Je mehr Menschen ein Produkt kaufen, desto günstiger werden in der Regel die Preise, weil die Massenproduktion für die Hersteller deutlich rentabler ist als eine Kleinserie. Das trifft auch auf Dienstleistungen zu, die für eine breite Masse erbracht werden. Das zeigt sich besonders deutlich im Bereich des Mobilfunks.

Vorbei sind die Zeiten der klobigen Handys und der in denen die Nutzer umgerechnet knappe vierzig Euro für die bloße Bereitstellung einer SIM-Karte bezahlen mussten, wie das vergleichsweise Mitte der 1990er Jahre der Fall war. Damals wurden 69 Pfennig (umgerechnet rund 35 Cent) pro Gesprächsminute fällig. Wenn Sie keine Flatrate haben, bezahlen Sie heute gerade einmal neun Cent pro Minute oder SMS. Die Flatrates sind mittlerweile so preiswert geworden, dass sich die Handytarife mit Einzelabrechnung selbst für denjenigen nicht mehr lohnen, dir ihr Handy nur sehr wenig nutzen. Der Trend zum dramatischen Preisverfall setzte Mitte des Jahres 2011 ein. Ein Grund dafür war, dass plötzlich sehr viele Anbieter auf den hart umkämpften Handymarkt drängten. Je größer die Konkurrenz ist, desto mehr Nutzen haben Sie als Verbraucher. Eine Folge war die Entstehung unzähliger Arten von Flatrates.

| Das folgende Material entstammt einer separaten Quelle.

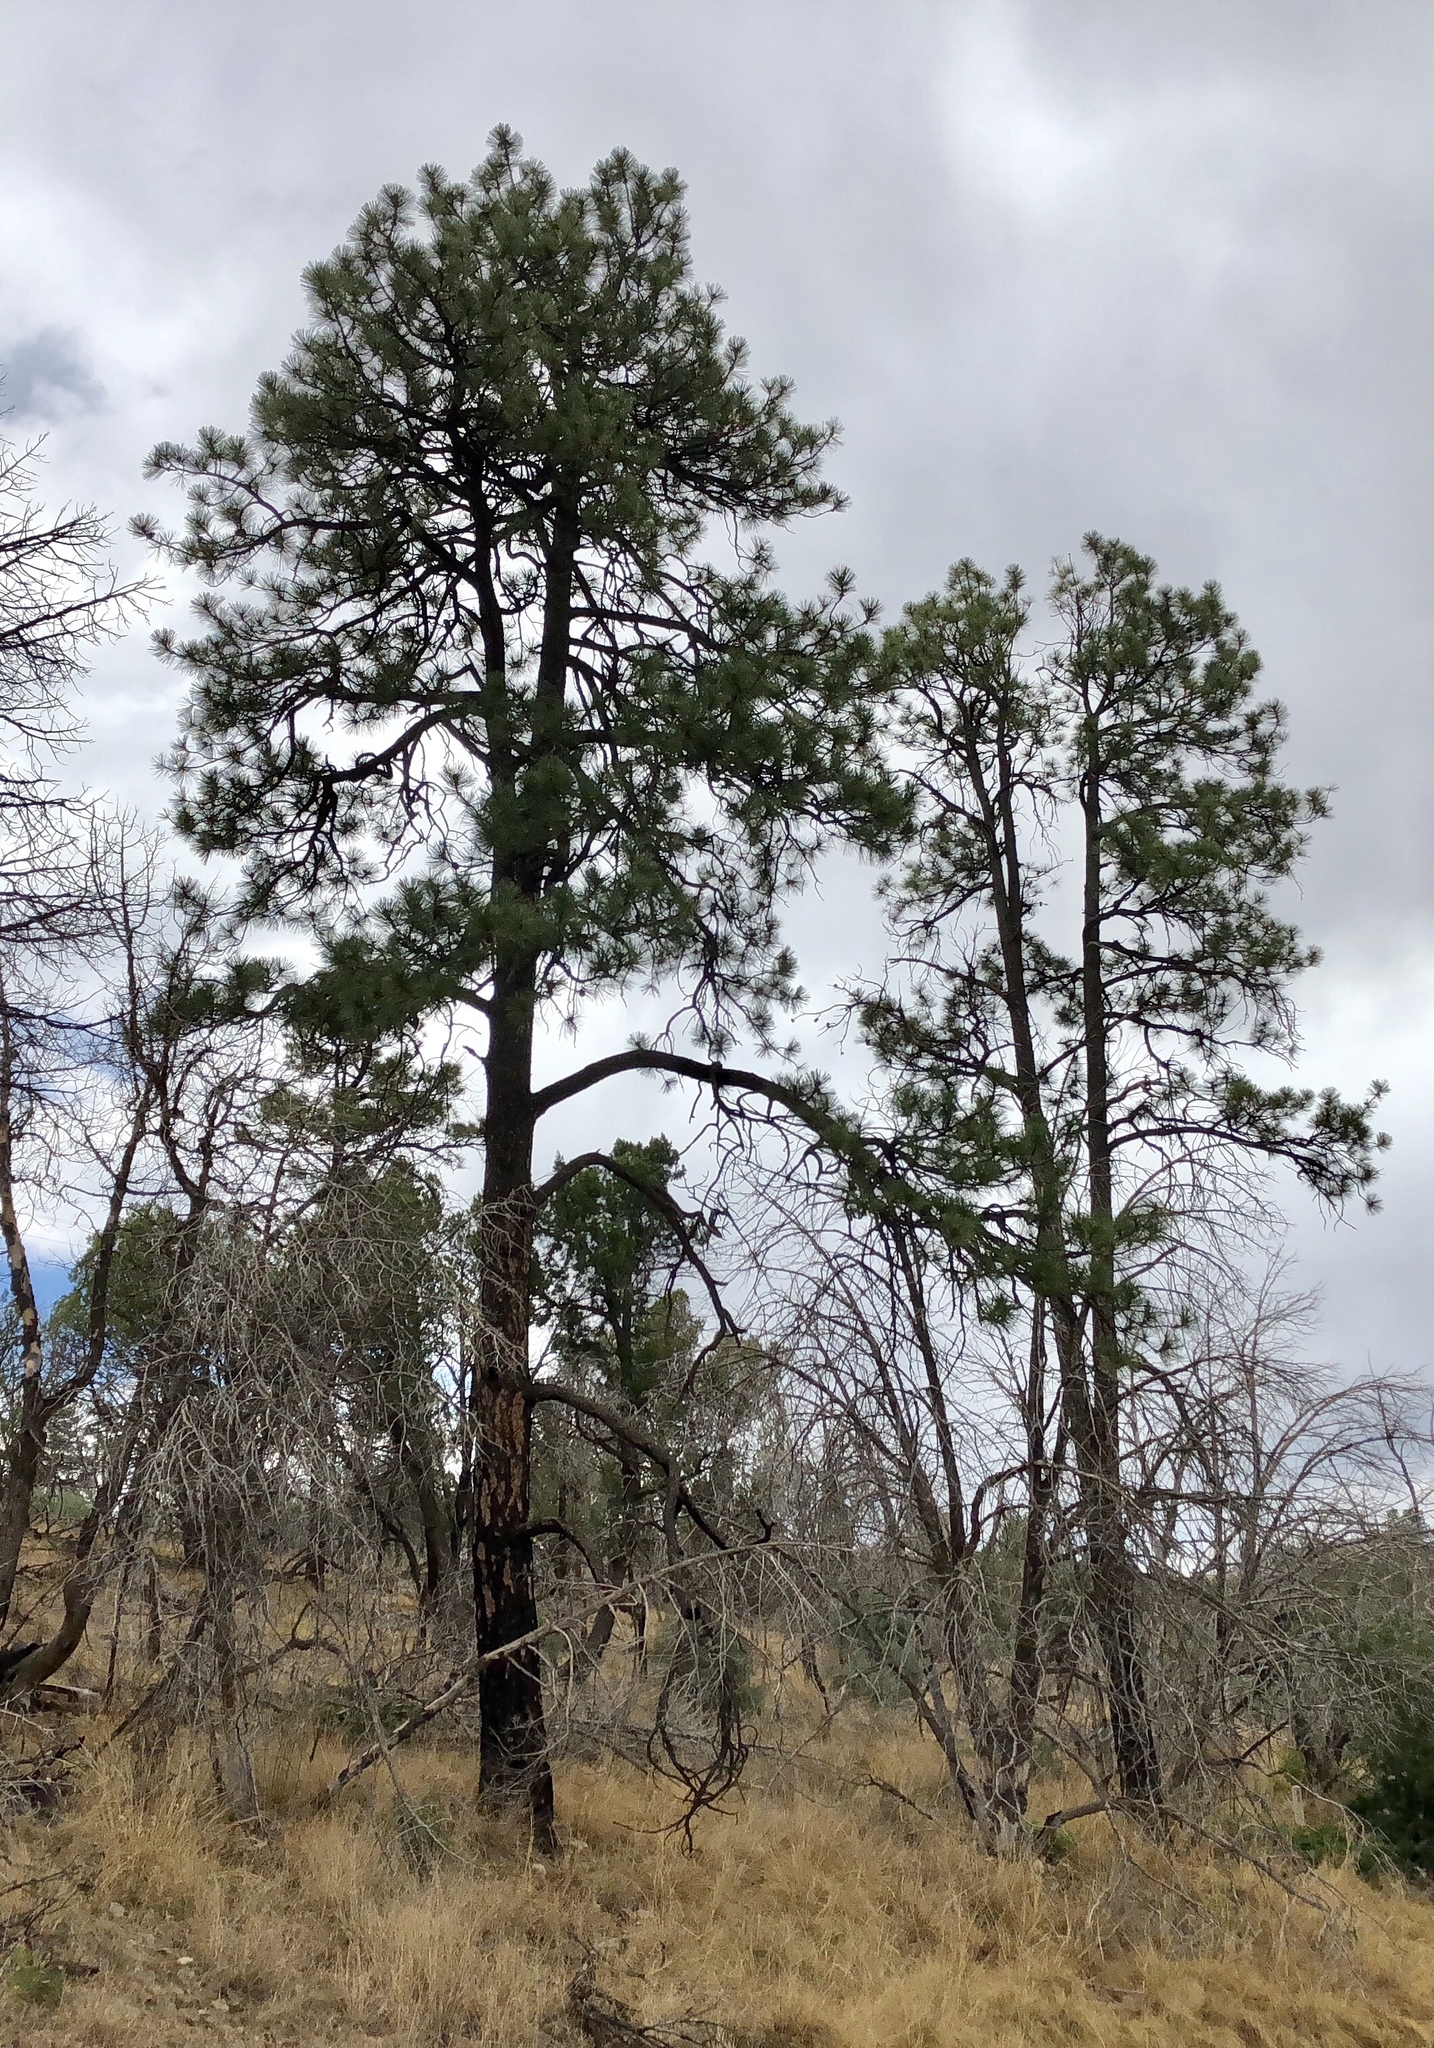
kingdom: Plantae
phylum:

Wo gibt es heute die günstigsten Flatrates?

Wenn Sie bei der Nutzung Ihres Smartphones so wenig Geld wie möglich bezahlen möchten, dann schauen Sie sich bei neutralen Händlern um, die mit allen Anbietern kooperieren. Dort können Sie die Preise blitzschnell vergleichen. Eigens dazu wurden Vergleichsportale, wie HandyLiga, geschaffen, auf denen Sie die besten Aktionen für günstige Verträge rund um das Handy binnen kürzester Zeit prüfen können. Der Neuling unter den Handynutzern findet dort genauso den zu ihm passenden Tarif wie der Fan der Multimedia-Smartphones, der mit seinem Handy nicht nur telefonieren und Kurznachrichten verschicken möchte. Die Aktionen sind echte Schnäppchen, bei denen entweder gute Hardware oder Bonuszahlungen sowie Guthaben abgeräumt werden können.

Welche Tarifarten haben sich rund um das Handy auf dem Markt etabliert?

In den Anfangszeiten gab es lediglich Flatrates, mit denen Telefonate zu günstigen monatlichen Pauschalen geführt werden konnten. Später gesellten sich die Volumentarife und Flatrates für den Versand von SMS hinzu. Der Unterschied zwischen einem Volumentarif und einer echten Flatrate besteht darin, dass bei einem Volumentarif eine bestimmte Stückzahl enthalten ist. Eine echte Flatrate enthält keine Mengenbegrenzung. Beide Versionen sind für alle möglichen Arten der Nutzung eines Smartphones im Angebot. Neben den Flatrates für den SMS-Versand und die Telefonie gibt es heute auch diverse Datentarife. Hier ist es besonders wichtig, dass Sie genau schauen, ob es sich um eine echte Flatrate oder einen Volumentarif handelt. Wenn Sie den Volumentarif wählen, laufen Sie Gefahr, am Ende des Abrechnungszeitraums nur noch mit reduzierter Geschwindigkeit auf das Internet zugreifen zu können.

Welche Flatrates gibt es als Handytarife zum Telefonieren?

An dieser Stelle sind erhebliche Unterschiede anzutreffen. Manche Handytarife enthalten die eigentliche Flatrate nur für Anrufe innerhalb des Netzes des Anbieters. Andere Provider bieten Flatrates für Telefonate im eigenen Netz und ins deutsche Festnetz an. Für den Vieltelefonierer sind die sogenannten All-Net-Flats die beste Wahl, denn dort sind Anrufe in sämtliche deutschen Netze im Pauschalpreis enthalten. Wissenswert ist dazu, dass es solche Tarife sowohl als Tagesflat, als auch in Form der Wochenflat und als monatliche Flat gibt. Das gilt für die Datentarife für den mobilen Internetzugang ebenso. Während noch bis vor wenigen Jahren die echten Flatrates nur in Kombination mit längerfristigen Verträgen zu haben waren, können Sie sie heute auch als Prepaid-Version buchen. Einige Provider bauen ihre Verträge nach dem Bausteinprinzip auf und lassen schnelle Wechsel zwischen den einzelnen Paketen zu. Für Sie als Kunden hat das den Vorteil, dass der Handytarif jederzeit an die sich verändernden Bedürfnisse angepasst werden können.